TASK TO CARRY OUT: Please reproduce all of the material below line for line, with no changes.

═════ INPUT MATERIAL

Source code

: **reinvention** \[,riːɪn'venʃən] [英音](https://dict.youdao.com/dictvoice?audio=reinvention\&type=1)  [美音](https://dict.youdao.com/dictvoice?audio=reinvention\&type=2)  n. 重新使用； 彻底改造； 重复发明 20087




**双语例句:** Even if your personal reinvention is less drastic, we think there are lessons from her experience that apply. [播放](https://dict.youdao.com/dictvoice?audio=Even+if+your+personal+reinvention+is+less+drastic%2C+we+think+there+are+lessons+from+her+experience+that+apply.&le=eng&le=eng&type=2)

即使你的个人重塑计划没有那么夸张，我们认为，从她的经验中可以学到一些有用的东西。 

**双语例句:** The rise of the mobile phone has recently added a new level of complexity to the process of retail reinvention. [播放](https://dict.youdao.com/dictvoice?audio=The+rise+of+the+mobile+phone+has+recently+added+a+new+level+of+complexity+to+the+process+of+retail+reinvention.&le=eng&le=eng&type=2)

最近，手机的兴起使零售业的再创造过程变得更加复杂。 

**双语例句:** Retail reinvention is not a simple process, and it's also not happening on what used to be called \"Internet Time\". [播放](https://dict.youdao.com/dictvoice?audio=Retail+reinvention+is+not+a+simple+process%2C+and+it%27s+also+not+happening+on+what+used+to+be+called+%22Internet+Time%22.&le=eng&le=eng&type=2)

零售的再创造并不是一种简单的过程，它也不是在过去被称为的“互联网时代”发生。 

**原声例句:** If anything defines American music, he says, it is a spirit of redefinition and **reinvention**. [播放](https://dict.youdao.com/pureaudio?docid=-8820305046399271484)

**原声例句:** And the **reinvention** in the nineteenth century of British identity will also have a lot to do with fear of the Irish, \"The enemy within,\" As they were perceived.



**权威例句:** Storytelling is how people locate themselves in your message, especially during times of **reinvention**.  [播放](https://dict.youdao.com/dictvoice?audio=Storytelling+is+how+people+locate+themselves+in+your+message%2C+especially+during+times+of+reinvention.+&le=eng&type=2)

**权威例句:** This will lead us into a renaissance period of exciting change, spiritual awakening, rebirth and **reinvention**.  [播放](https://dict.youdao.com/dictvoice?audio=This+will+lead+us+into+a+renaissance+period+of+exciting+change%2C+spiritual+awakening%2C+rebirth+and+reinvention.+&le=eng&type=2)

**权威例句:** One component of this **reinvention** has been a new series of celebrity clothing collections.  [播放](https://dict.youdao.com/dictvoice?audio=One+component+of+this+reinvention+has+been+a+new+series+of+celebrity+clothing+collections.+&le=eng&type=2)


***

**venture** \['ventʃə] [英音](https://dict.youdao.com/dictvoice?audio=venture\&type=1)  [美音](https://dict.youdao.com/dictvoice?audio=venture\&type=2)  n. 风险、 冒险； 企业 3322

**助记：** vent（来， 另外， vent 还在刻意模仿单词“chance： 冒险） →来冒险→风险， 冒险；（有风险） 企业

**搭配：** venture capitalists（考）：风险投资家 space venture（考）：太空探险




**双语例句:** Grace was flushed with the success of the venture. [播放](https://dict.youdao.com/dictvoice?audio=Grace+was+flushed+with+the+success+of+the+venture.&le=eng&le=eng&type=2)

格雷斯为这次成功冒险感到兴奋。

══════════

EXERCISE SOLUTION:
Source code

: **reinvention** \[,riːɪn'venʃən] [英音](https://dict.youdao.com/dictvoice?audio=reinvention\&type=1)  [美音](https://dict.youdao.com/dictvoice?audio=reinvention\&type=2)  n. 重新使用； 彻底改造； 重复发明 20087




**双语例句:** Even if your personal reinvention is less drastic, we think there are lessons from her experience that apply. [播放](https://dict.youdao.com/dictvoice?audio=Even+if+your+personal+reinvention+is+less+drastic%2C+we+think+there+are+lessons+from+her+experience+that+apply.&le=eng&le=eng&type=2)

即使你的个人重塑计划没有那么夸张，我们认为，从她的经验中可以学到一些有用的东西。 

**双语例句:** The rise of the mobile phone has recently added a new level of complexity to the process of retail reinvention. [播放](https://dict.youdao.com/dictvoice?audio=The+rise+of+the+mobile+phone+has+recently+added+a+new+level+of+complexity+to+the+process+of+retail+reinvention.&le=eng&le=eng&type=2)

最近，手机的兴起使零售业的再创造过程变得更加复杂。 

**双语例句:** Retail reinvention is not a simple process, and it's also not happening on what used to be called \"Internet Time\". [播放](https://dict.youdao.com/dictvoice?audio=Retail+reinvention+is+not+a+simple+process%2C+and+it%27s+also+not+happening+on+what+used+to+be+called+%22Internet+Time%22.&le=eng&le=eng&type=2)

零售的再创造并不是一种简单的过程，它也不是在过去被称为的“互联网时代”发生。 

**原声例句:** If anything defines American music, he says, it is a spirit of redefinition and **reinvention**. [播放](https://dict.youdao.com/pureaudio?docid=-8820305046399271484)

**原声例句:** And the **reinvention** in the nineteenth century of British identity will also have a lot to do with fear of the Irish, \"The enemy within,\" As they were perceived.



**权威例句:** Storytelling is how people locate themselves in your message, especially during times of **reinvention**.  [播放](https://dict.youdao.com/dictvoice?audio=Storytelling+is+how+people+locate+themselves+in+your+message%2C+especially+during+times+of+reinvention.+&le=eng&type=2)

**权威例句:** This will lead us into a renaissance period of exciting change, spiritual awakening, rebirth and **reinvention**.  [播放](https://dict.youdao.com/dictvoice?audio=This+will+lead+us+into+a+renaissance+period+of+exciting+change%2C+spiritual+awakening%2C+rebirth+and+reinvention.+&le=eng&type=2)

**权威例句:** One component of this **reinvention** has been a new series of celebrity clothing collections.  [播放](https://dict.youdao.com/dictvoice?audio=One+component+of+this+reinvention+has+been+a+new+series+of+celebrity+clothing+collections.+&le=eng&type=2)


***

**venture** \['ventʃə] [英音](https://dict.youdao.com/dictvoice?audio=venture\&type=1)  [美音](https://dict.youdao.com/dictvoice?audio=venture\&type=2)  n. 风险、 冒险； 企业 3322

**助记：** vent（来， 另外， vent 还在刻意模仿单词“chance： 冒险） →来冒险→风险， 冒险；（有风险） 企业

**搭配：** venture capitalists（考）：风险投资家 space venture（考）：太空探险




**双语例句:** Grace was flushed with the success of the venture. [播放](https://dict.youdao.com/dictvoice?audio=Grace+was+flushed+with+the+success+of+the+venture.&le=eng&le=eng&type=2)

格雷斯为这次成功冒险感到兴奋。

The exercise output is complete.